La tuerie d'Oslo cristallise les discordances à la tête du Front national. Embarrassé par l'impact politique de cette affaire, sa présidente, en course pour 2012, s'est exprimée a minima sur les propos, gênants, de Jean-Marie Le Pen.
Après quinze jours de repos dans le fief paternel breton de La Trinité-sur-Mer, Marine Le Pen renoue avec la réalité politique sinon idéologique... de son propre parti. Le drame norvégien avait certes généré quelques scories au Front, comme la suspension de Jacques Coutela, candidat aux dernières cantonales. Celui-ci avait laissé sur son blog un post qualifiant le tueur d' « icône » ou de « premier défenseur de l'Occident ». Alors que Marine Le Pen, présentant sa compassion au peuple norvégien, s'était évertuée à ce qu'aucun amalgame ne vienne mettre en péril l'image du FN, son président d'honneur, Jean-Marie Le Pen, infirme à sa manière les déclarations univoques de sa fille. Vendredi, dans son journal de bord hebdomadaire, il évoque la tuerie d'Anders Behring Breivik comme un simple « accident », qualifiant de « plus grave » encore « la naïveté et l'inaction du gouvernement norvégien ». Le pays n'a, selon lui, « pas pris la mesure du danger mondial que représente d'abord l'immigration massive, qui est la cause principale, semble-t-il, dans l'esprit de ce fou meurtrier ».

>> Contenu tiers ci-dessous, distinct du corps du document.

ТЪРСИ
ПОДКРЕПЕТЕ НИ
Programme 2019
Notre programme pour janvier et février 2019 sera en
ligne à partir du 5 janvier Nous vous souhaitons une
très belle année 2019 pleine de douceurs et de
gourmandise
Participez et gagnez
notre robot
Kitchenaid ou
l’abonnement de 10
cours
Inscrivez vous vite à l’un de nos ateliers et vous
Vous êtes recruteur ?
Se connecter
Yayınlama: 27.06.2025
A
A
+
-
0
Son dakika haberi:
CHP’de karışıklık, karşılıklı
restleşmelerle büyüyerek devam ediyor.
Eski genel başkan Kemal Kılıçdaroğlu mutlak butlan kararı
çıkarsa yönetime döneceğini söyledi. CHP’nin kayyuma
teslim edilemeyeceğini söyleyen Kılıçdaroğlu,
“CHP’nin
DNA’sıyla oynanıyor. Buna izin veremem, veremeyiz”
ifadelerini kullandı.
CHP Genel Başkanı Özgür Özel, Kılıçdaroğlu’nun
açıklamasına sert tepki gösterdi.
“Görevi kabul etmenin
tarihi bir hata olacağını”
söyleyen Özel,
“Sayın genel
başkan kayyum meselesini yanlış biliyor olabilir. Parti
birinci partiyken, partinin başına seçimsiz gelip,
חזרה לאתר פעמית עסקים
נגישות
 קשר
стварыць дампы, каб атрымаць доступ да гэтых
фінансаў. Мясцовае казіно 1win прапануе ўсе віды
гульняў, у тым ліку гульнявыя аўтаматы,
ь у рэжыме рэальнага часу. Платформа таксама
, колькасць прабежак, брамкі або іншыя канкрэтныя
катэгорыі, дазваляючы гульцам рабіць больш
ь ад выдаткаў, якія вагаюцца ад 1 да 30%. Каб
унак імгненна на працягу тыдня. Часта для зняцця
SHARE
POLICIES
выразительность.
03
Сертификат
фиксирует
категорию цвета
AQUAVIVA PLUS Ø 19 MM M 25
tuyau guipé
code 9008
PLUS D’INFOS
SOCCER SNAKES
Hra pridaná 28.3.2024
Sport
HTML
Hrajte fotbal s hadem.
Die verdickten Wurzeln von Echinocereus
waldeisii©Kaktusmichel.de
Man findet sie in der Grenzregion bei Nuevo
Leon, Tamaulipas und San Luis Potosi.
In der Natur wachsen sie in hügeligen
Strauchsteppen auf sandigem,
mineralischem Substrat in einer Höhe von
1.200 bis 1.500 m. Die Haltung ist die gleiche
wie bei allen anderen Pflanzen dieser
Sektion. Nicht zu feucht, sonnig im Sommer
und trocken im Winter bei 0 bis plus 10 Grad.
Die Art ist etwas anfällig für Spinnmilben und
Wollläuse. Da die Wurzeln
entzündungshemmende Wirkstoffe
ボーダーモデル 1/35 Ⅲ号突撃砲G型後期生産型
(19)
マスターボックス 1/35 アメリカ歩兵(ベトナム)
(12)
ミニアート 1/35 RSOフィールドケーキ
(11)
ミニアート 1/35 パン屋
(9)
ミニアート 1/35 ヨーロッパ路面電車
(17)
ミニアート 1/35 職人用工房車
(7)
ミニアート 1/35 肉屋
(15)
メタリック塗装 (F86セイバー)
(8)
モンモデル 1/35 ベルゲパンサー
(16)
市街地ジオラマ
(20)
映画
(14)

Un double discours symptomatique des clivages internes d'un parti en plein lifting. Après l'indignation du MRAP, association antiraciste, le porte-parole du PS, Benoît Hamon, a invité Marine Le Pen « à prendre ses responsabilités ». Martine Aubry, candidate à la primaire, n'a également pas manqué de condamner hier les « paroles injustifiables » du leader frontiste qui, selon elle, révèlent « la gigantesque opération de manipulation baptisée "dédiabolisation" à laquelle se livre le FN depuis plusieurs mois ».
« Martine Aubry a mis les pieds dans la gamelle, avec des propos minables », commente aux « Echos » Jean-Marie Le Pen, affirmant n'avoir pas justifié ce « fait criminel de grande dimension perpétré par un homme probablement fou ». « On m'a fait le coup du détail pendant vingt-cinq ans, et là, ça recommence », s'agace-t-il. A l'UMP, la déléguée générale adjointe Valérie Rosso-Debord a jugé que « le terreau du FN est toujours la haine ». Quasi silence radio, surtout, du côté de Marine Le Pen et de ses lieutenants, qui a finalement dénoncé hier soir « la récupération politicienne » de ses adversaires. Surtout ne pas embrayer sur une polémique susceptible d'écorner une respectabilité en marche. Et un parti qui, malgré des sondages récents moins étincelants, peut s'imaginer une présidentielle prometteuse.
« Marine est une femme politique, je suis un homme politique, je n'ai pas à demander si elle partage la responsabilité de mes propos. Marine a déjà réagi. Pourquoi devrait-elle le faire à nouveau ? » Esquive le père. Mais cette rhétorique parfois incontrôlable -dont aurait à justifier la présidente du FN - pourrait, durant la campagne, mettre à mal les bénéfices d'une dédiabolisation auprès d'un nouvel électorat. Le parti redoute les effets secondaires d'une mise en cause des populismes européens. « Beaucoup de gens jouent avec le feu [...] c'est un climat qui génère une volonté de passer à l'action », a d'ailleurs récemment estimé le politologue Jean-Yves Camus, pour qui les mots de Le Pen père ne sont pas pour autant un « dérapage ». L'université du FN, le 11 septembre, tournera sans doute la page norvégienne d'un parti qui veut à tout prix exhiber sa bonne volonté de se délester de ses mauvaises pensées.